→ GOAL: Write out all of the rows below word for word, changing nothing.

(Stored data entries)

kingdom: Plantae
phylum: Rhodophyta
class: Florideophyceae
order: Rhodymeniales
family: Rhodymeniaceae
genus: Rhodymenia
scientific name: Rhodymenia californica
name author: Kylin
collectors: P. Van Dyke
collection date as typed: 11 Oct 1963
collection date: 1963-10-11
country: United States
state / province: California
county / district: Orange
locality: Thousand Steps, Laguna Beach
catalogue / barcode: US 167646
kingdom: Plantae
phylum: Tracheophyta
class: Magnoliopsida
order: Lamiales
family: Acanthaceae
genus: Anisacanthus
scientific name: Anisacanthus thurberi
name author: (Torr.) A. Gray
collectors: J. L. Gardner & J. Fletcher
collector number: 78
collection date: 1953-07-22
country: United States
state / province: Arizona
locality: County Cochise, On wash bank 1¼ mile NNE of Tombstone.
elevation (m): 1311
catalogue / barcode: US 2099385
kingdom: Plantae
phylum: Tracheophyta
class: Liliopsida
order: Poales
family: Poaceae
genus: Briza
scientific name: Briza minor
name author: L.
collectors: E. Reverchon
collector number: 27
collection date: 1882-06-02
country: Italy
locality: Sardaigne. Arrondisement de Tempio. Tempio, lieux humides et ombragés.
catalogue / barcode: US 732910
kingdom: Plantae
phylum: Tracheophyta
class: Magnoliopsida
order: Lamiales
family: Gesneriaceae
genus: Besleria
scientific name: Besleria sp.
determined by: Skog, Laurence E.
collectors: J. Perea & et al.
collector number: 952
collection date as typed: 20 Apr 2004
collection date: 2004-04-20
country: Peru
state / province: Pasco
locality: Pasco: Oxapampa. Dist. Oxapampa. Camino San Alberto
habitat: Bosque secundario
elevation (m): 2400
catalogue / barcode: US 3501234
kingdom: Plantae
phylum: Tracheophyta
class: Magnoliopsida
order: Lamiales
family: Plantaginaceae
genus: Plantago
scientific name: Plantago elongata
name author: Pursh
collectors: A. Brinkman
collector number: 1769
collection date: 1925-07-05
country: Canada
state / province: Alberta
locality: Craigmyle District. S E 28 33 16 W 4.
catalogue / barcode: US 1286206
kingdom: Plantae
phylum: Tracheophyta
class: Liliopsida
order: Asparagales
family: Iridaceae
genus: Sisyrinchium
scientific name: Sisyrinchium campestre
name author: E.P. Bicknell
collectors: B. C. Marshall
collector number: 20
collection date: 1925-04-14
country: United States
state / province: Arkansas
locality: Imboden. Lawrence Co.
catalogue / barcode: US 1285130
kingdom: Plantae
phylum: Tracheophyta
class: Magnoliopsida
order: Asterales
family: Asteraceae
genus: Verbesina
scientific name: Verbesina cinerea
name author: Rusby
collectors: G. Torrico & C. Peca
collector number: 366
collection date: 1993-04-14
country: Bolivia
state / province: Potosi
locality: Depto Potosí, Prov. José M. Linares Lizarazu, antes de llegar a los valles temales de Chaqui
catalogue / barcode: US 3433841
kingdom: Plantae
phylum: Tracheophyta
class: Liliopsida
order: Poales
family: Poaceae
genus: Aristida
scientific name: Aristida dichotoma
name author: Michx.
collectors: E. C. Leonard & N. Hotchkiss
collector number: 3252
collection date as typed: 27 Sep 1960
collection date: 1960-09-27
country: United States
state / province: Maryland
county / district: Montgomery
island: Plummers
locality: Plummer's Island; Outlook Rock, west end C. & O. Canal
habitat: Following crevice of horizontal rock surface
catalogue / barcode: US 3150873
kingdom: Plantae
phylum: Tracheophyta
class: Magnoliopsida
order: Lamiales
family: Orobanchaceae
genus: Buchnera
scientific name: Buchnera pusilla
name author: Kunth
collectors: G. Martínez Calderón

→ THE ANSWER:
kingdom: Plantae
phylum: Rhodophyta
class: Florideophyceae
order: Rhodymeniales
family: Rhodymeniaceae
genus: Rhodymenia
scientific name: Rhodymenia californica
name author: Kylin
collectors: P. Van Dyke
collection date as typed: 11 Oct 1963
collection date: 1963-10-11
country: United States
state / province: California
county / district: Orange
locality: Thousand Steps, Laguna Beach
catalogue / barcode: US 167646
kingdom: Plantae
phylum: Tracheophyta
class: Magnoliopsida
order: Lamiales
family: Acanthaceae
genus: Anisacanthus
scientific name: Anisacanthus thurberi
name author: (Torr.) A. Gray
collectors: J. L. Gardner & J. Fletcher
collector number: 78
collection date: 1953-07-22
country: United States
state / province: Arizona
locality: County Cochise, On wash bank 1¼ mile NNE of Tombstone.
elevation (m): 1311
catalogue / barcode: US 2099385
kingdom: Plantae
phylum: Tracheophyta
class: Liliopsida
order: Poales
family: Poaceae
genus: Briza
scientific name: Briza minor
name author: L.
collectors: E. Reverchon
collector number: 27
collection date: 1882-06-02
country: Italy
locality: Sardaigne. Arrondisement de Tempio. Tempio, lieux humides et ombragés.
catalogue / barcode: US 732910
kingdom: Plantae
phylum: Tracheophyta
class: Magnoliopsida
order: Lamiales
family: Gesneriaceae
genus: Besleria
scientific name: Besleria sp.
determined by: Skog, Laurence E.
collectors: J. Perea & et al.
collector number: 952
collection date as typed: 20 Apr 2004
collection date: 2004-04-20
country: Peru
state / province: Pasco
locality: Pasco: Oxapampa. Dist. Oxapampa. Camino San Alberto
habitat: Bosque secundario
elevation (m): 2400
catalogue / barcode: US 3501234
kingdom: Plantae
phylum: Tracheophyta
class: Magnoliopsida
order: Lamiales
family: Plantaginaceae
genus: Plantago
scientific name: Plantago elongata
name author: Pursh
collectors: A. Brinkman
collector number: 1769
collection date: 1925-07-05
country: Canada
state / province: Alberta
locality: Craigmyle District. S E 28 33 16 W 4.
catalogue / barcode: US 1286206
kingdom: Plantae
phylum: Tracheophyta
class: Liliopsida
order: Asparagales
family: Iridaceae
genus: Sisyrinchium
scientific name: Sisyrinchium campestre
name author: E.P. Bicknell
collectors: B. C. Marshall
collector number: 20
collection date: 1925-04-14
country: United States
state / province: Arkansas
locality: Imboden. Lawrence Co.
catalogue / barcode: US 1285130
kingdom: Plantae
phylum: Tracheophyta
class: Magnoliopsida
order: Asterales
family: Asteraceae
genus: Verbesina
scientific name: Verbesina cinerea
name author: Rusby
collectors: G. Torrico & C. Peca
collector number: 366
collection date: 1993-04-14
country: Bolivia
state / province: Potosi
locality: Depto Potosí, Prov. José M. Linares Lizarazu, antes de llegar a los valles temales de Chaqui
catalogue / barcode: US 3433841
kingdom: Plantae
phylum: Tracheophyta
class: Liliopsida
order: Poales
family: Poaceae
genus: Aristida
scientific name: Aristida dichotoma
name author: Michx.
collectors: E. C. Leonard & N. Hotchkiss
collector number: 3252
collection date as typed: 27 Sep 1960
collection date: 1960-09-27
country: United States
state / province: Maryland
county / district: Montgomery
island: Plummers
locality: Plummer's Island; Outlook Rock, west end C. & O. Canal
habitat: Following crevice of horizontal rock surface
catalogue / barcode: US 3150873
kingdom: Plantae
phylum: Tracheophyta
class: Magnoliopsida
order: Lamiales
family: Orobanchaceae
genus: Buchnera
scientific name: Buchnera pusilla
name author: Kunth
collectors: G. Martínez Calderón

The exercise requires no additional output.